We propose an integrated framework that consists of cell image preprocessing, cell segmentation, feature extraction, classification, and prediction. A majority voting algorithm is introduced to predict new cell image.
Real-time 3D pose detection and pose classification
Pose Detection (aka pose estimation) is a widely used computer vision task that enables you to predict humans poses in images or videos by localizing the key body joints (also reffered as landmarks), these are elbows, shoulders, and knees, etc.
MediaPipe provides a robust solution capable of predicting 33 3D landmarks on a human body in real-time with high accuracy even on CPU. It utilizes a two-step machine learning pipeline, by using a detector it first localizes the person within the frame and then uses the pose landmarks detector to predict the landmarks within the region of interest.

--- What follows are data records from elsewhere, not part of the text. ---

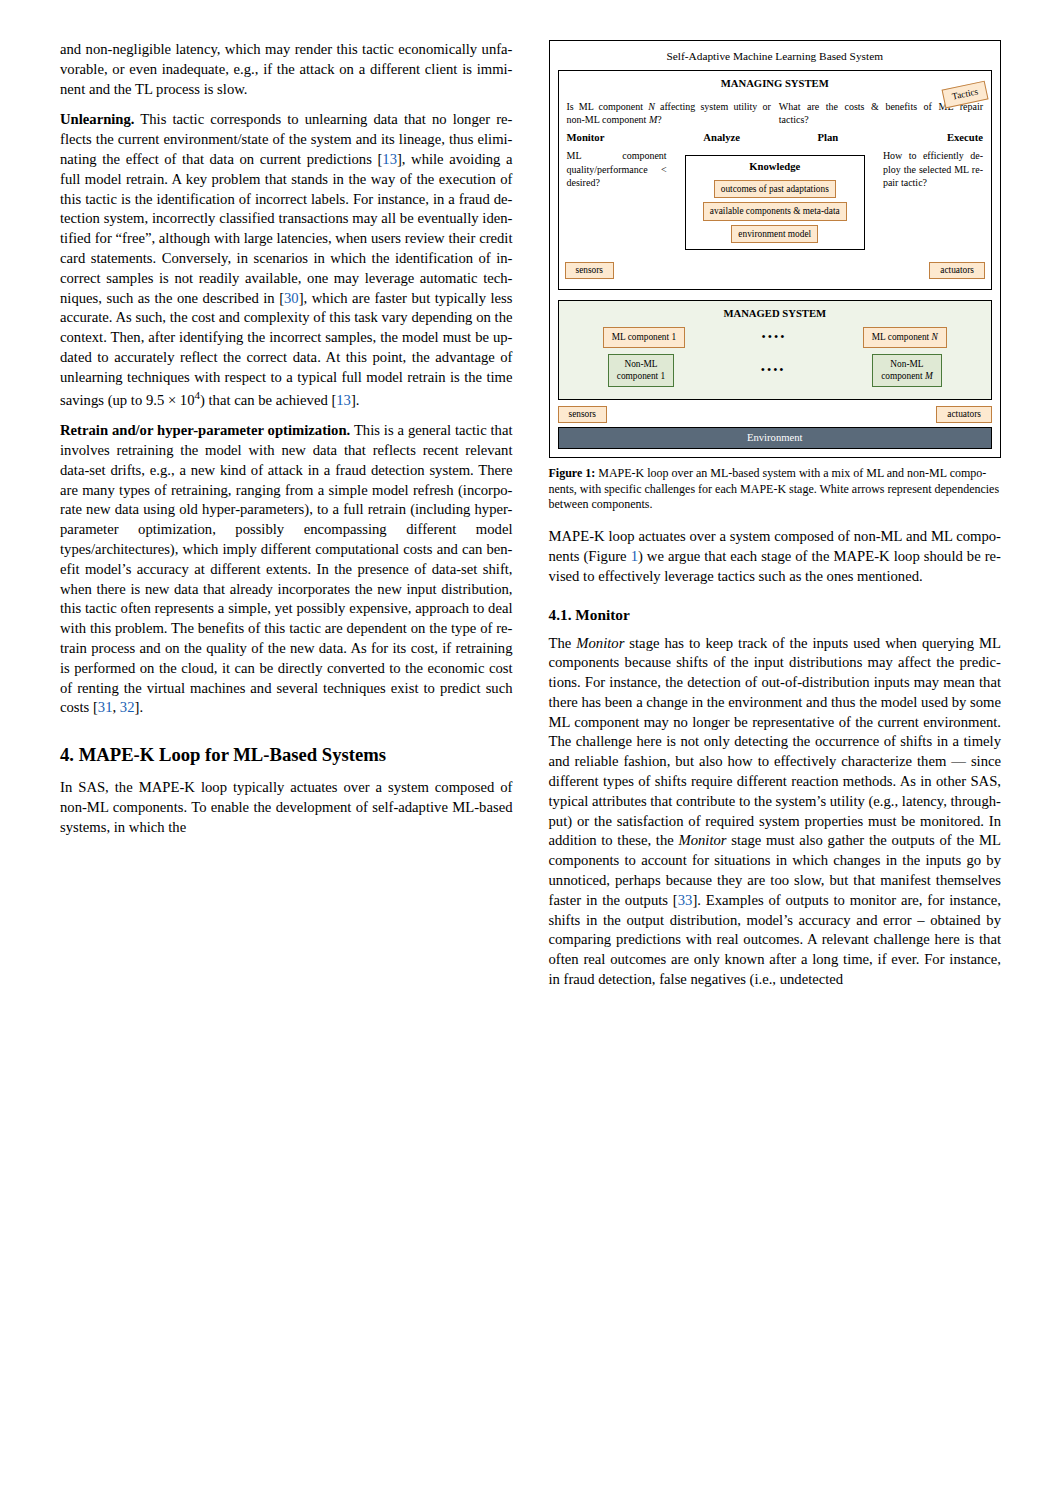and non-negligible latency, which may render this tactic economically unfavorable, or even inadequate, e.g., if the attack on a different client is imminent and the TL process is slow.
Unlearning. This tactic corresponds to unlearning data that no longer reflects the current environment/state of the system and its lineage, thus eliminating the effect of that data on current predictions [13], while avoiding a full model retrain. A key problem that stands in the way of the execution of this tactic is the identification of incorrect labels. For instance, in a fraud detection system, incorrectly classified transactions may all be eventually identified for “free”, although with large latencies, when users review their credit card statements. Conversely, in scenarios in which the identification of incorrect samples is not readily available, one may leverage automatic techniques, such as the one described in [30], which are faster but typically less accurate. As such, the cost and complexity of this task vary depending on the context. Then, after identifying the incorrect samples, the model must be updated to accurately reflect the correct data. At this point, the advantage of unlearning techniques with respect to a typical full model retrain is the time savings (up to 9.5 × 104) that can be achieved [13].
Retrain and/or hyper-parameter optimization. This is a general tactic that involves retraining the model with new data that reflects recent relevant data-set drifts, e.g., a new kind of attack in a fraud detection system. There are many types of retraining, ranging from a simple model refresh (incorporate new data using old hyper-parameters), to a full retrain (including hyper-parameter optimization, possibly encompassing different model types/architectures), which imply different computational costs and can benefit model’s accuracy at different extents. In the presence of data-set shift, when there is new data that already incorporates the new input distribution, this tactic often represents a simple, yet possibly expensive, approach to deal with this problem. The benefits of this tactic are dependent on the type of retrain process and on the quality of the new data. As for its cost, if retraining is performed on the cloud, it can be directly converted to the economic cost of renting the virtual machines and several techniques exist to predict such costs [31, 32].
4. MAPE-K Loop for ML-Based Systems
In SAS, the MAPE-K loop typically actuates over a system composed of non-ML components. To enable the development of self-adaptive ML-based systems, in which the
Self-Adaptive Machine Learning Based System
MANAGING SYSTEM
Tactics
Is ML component N affecting system utility or non-ML component M?
What are the costs & benefits of ML repair tactics?
Monitor
Analyze
Plan
Execute
ML component quality/performance < desired?
Knowledge
outcomes of past adaptations available components & meta-data
environment model
How to efficiently deploy the selected ML repair tactic?
sensors actuators
MANAGED SYSTEM
ML component 1 •••• ML component N
Non-ML
component 1 •••• Non-ML
component M
sensors actuators
Environment
Figure 1: MAPE-K loop over an ML-based system with a mix of ML and non-ML components, with specific challenges for each MAPE-K stage. White arrows represent dependencies between components.
MAPE-K loop actuates over a system composed of non-ML and ML components (Figure 1) we argue that each stage of the MAPE-K loop should be revised to effectively leverage tactics such as the ones mentioned.
4.1. Monitor
The Monitor stage has to keep track of the inputs used when querying ML components because shifts of the input distributions may affect the predictions. For instance, the detection of out-of-distribution inputs may mean that there has been a change in the environment and thus the model used by some ML component may no longer be representative of the current environment. The challenge here is not only detecting the occurrence of shifts in a timely and reliable fashion, but also how to effectively characterize them — since different types of shifts require different reaction methods. As in other SAS, typical attributes that contribute to the system’s utility (e.g., latency, throughput) or the satisfaction of required system properties must be monitored. In addition to these, the Monitor stage must also gather the outputs of the ML components to account for situations in which changes in the inputs go by unnoticed, perhaps because they are too slow, but that manifest themselves faster in the outputs [33]. Examples of outputs to monitor are, for instance, shifts in the output distribution, model’s accuracy and error – obtained by comparing predictions with real outcomes. A relevant challenge here is that often real outcomes are only known after a long time, if ever. For instance, in fraud detection, false negatives (i.e., undetected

Projects on quantitative investment strategies
Implemented a long/short equity strategy based on fundamental factors. The strategy used fundamental data as measures of value, quality and momentum, and then ranked all the stocks in the universe according to the factors.
Built and implemented an automatic moving linear regression channel trend following and mean-reversion trading strategy.
Implemented and backtested Kalman filter-based pairs trading strategy in ETFs.
Developed a refined short-term mean reversion trading strategy for futures.
Investigated the order patterns in futures time-series tick data.
Implemented reinforcement learning to short-term stock trading.
Molded high-frequency limit order book dynamics using machine learning.